Before-and-after page screenshots:

☆ ☆ ☆ ☆ ☆

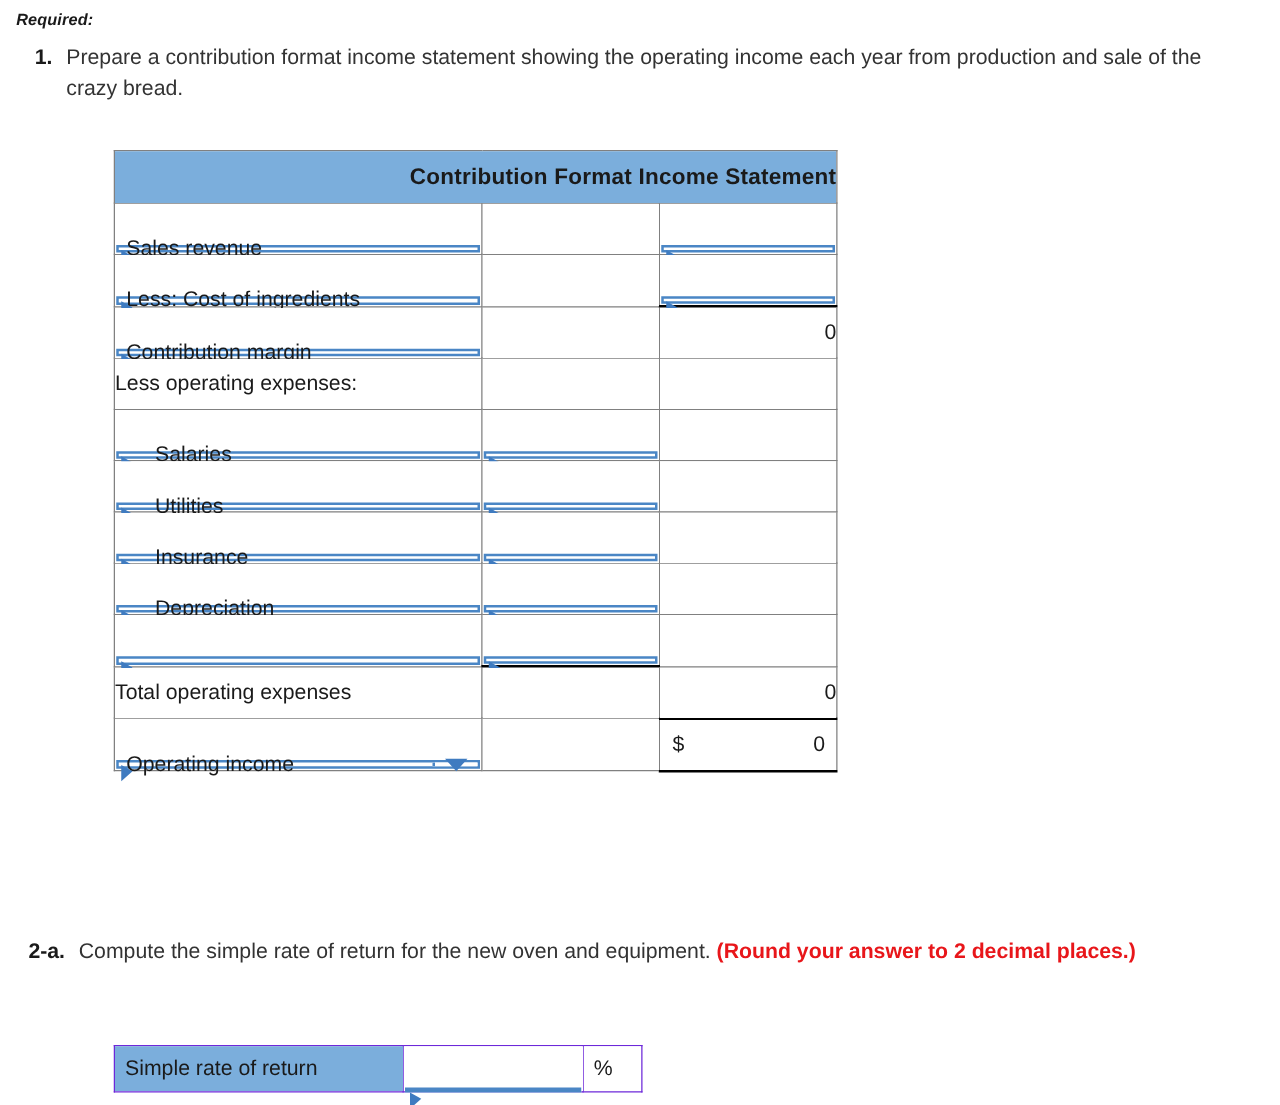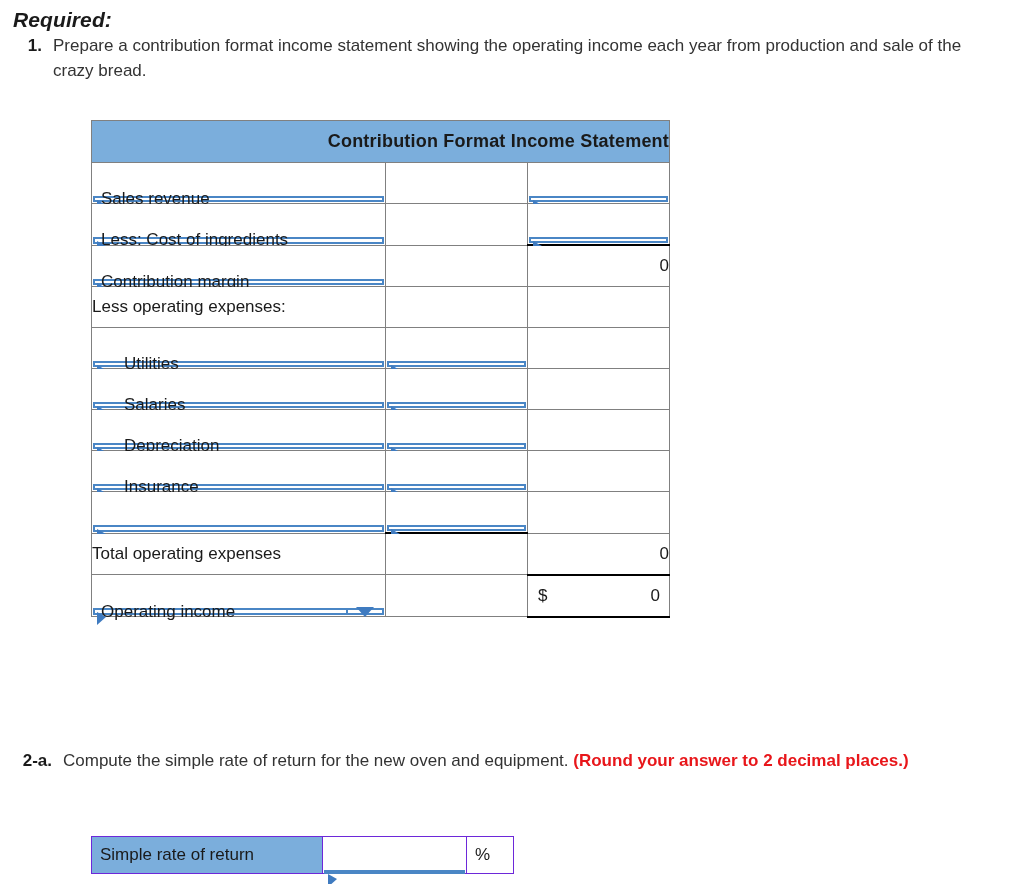--- a/index.html
+++ b/index.html
@@ -15,21 +15,21 @@
     color: #333333;
     overflow: hidden;
     position: relative;
   }
 
   
   .req-label {
     position: absolute;
     left: 13px;
     top: 8px;
-    font-size: 21px;
+    font-size: 13px;
     font-weight: bold;
     font-style: italic;
     color: #1a1a1a;
     letter-spacing: .1px;
   }
 
   .q-block {
     position: absolute;
     display: flex;
     align-items: flex-start;
@@ -284,69 +284,69 @@
     <tr>
       <td class="txt">Less operating expenses:</td>
       <td></td>
       <td></td>
     </tr>
 
     <tr>
       <td class="inp">
         <div class="box">
           <span class="flag"></span>
+          <span class="lbl indent">Salaries</span>
+        </div>
+      </td>
+      <td class="inp">
+        <div class="box">
+          <span class="flag"></span>
+          <span class="lbl"></span>
+        </div>
+      </td>
+      <td></td>
+    </tr>
+
+    <tr>
+      <td class="inp">
+        <div class="box">
+          <span class="flag"></span>
           <span class="lbl indent">Utilities</span>
         </div>
       </td>
       <td class="inp">
         <div class="box">
           <span class="flag"></span>
           <span class="lbl"></span>
         </div>
       </td>
       <td></td>
     </tr>
 
     <tr>
       <td class="inp">
         <div class="box">
           <span class="flag"></span>
-          <span class="lbl indent">Salaries</span>
+          <span class="lbl indent">Insurance</span>
         </div>
       </td>
       <td class="inp">
         <div class="box">
           <span class="flag"></span>
           <span class="lbl"></span>
         </div>
       </td>
       <td></td>
     </tr>
 
     <tr>
       <td class="inp">
         <div class="box">
           <span class="flag"></span>
           <span class="lbl indent">Depreciation</span>
-        </div>
-      </td>
-      <td class="inp">
-        <div class="box">
-          <span class="flag"></span>
-          <span class="lbl"></span>
-        </div>
-      </td>
-      <td></td>
-    </tr>
-
-    <tr>
-      <td class="inp">
-        <div class="box">
-          <span class="flag"></span>
-          <span class="lbl indent">Insurance</span>
         </div>
       </td>
       <td class="inp">
         <div class="box">
           <span class="flag"></span>
           <span class="lbl"></span>
         </div>
       </td>
       <td></td>
     </tr>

☆ ☆ ☆ ☆ ☆

▶ What to work on:
The result should be every line of the data, reproduced exactly, with the images removed.

▶ Exercise output:
--- a/index.html
+++ b/index.html
@@ -15,21 +15,21 @@
     color: #333333;
     overflow: hidden;
     position: relative;
   }
 
   
   .req-label {
     position: absolute;
     left: 13px;
     top: 8px;
-    font-size: 21px;
+    font-size: 13px;
     font-weight: bold;
     font-style: italic;
     color: #1a1a1a;
     letter-spacing: .1px;
   }
 
   .q-block {
     position: absolute;
     display: flex;
     align-items: flex-start;
@@ -284,69 +284,69 @@
     <tr>
       <td class="txt">Less operating expenses:</td>
       <td></td>
       <td></td>
     </tr>
 
     <tr>
       <td class="inp">
         <div class="box">
           <span class="flag"></span>
+          <span class="lbl indent">Salaries</span>
+        </div>
+      </td>
+      <td class="inp">
+        <div class="box">
+          <span class="flag"></span>
+          <span class="lbl"></span>
+        </div>
+      </td>
+      <td></td>
+    </tr>
+
+    <tr>
+      <td class="inp">
+        <div class="box">
+          <span class="flag"></span>
           <span class="lbl indent">Utilities</span>
         </div>
       </td>
       <td class="inp">
         <div class="box">
           <span class="flag"></span>
           <span class="lbl"></span>
         </div>
       </td>
       <td></td>
     </tr>
 
     <tr>
       <td class="inp">
         <div class="box">
           <span class="flag"></span>
-          <span class="lbl indent">Salaries</span>
+          <span class="lbl indent">Insurance</span>
         </div>
       </td>
       <td class="inp">
         <div class="box">
           <span class="flag"></span>
           <span class="lbl"></span>
         </div>
       </td>
       <td></td>
     </tr>
 
     <tr>
       <td class="inp">
         <div class="box">
           <span class="flag"></span>
           <span class="lbl indent">Depreciation</span>
-        </div>
-      </td>
-      <td class="inp">
-        <div class="box">
-          <span class="flag"></span>
-          <span class="lbl"></span>
-        </div>
-      </td>
-      <td></td>
-    </tr>
-
-    <tr>
-      <td class="inp">
-        <div class="box">
-          <span class="flag"></span>
-          <span class="lbl indent">Insurance</span>
         </div>
       </td>
       <td class="inp">
         <div class="box">
           <span class="flag"></span>
           <span class="lbl"></span>
         </div>
       </td>
       <td></td>
     </tr>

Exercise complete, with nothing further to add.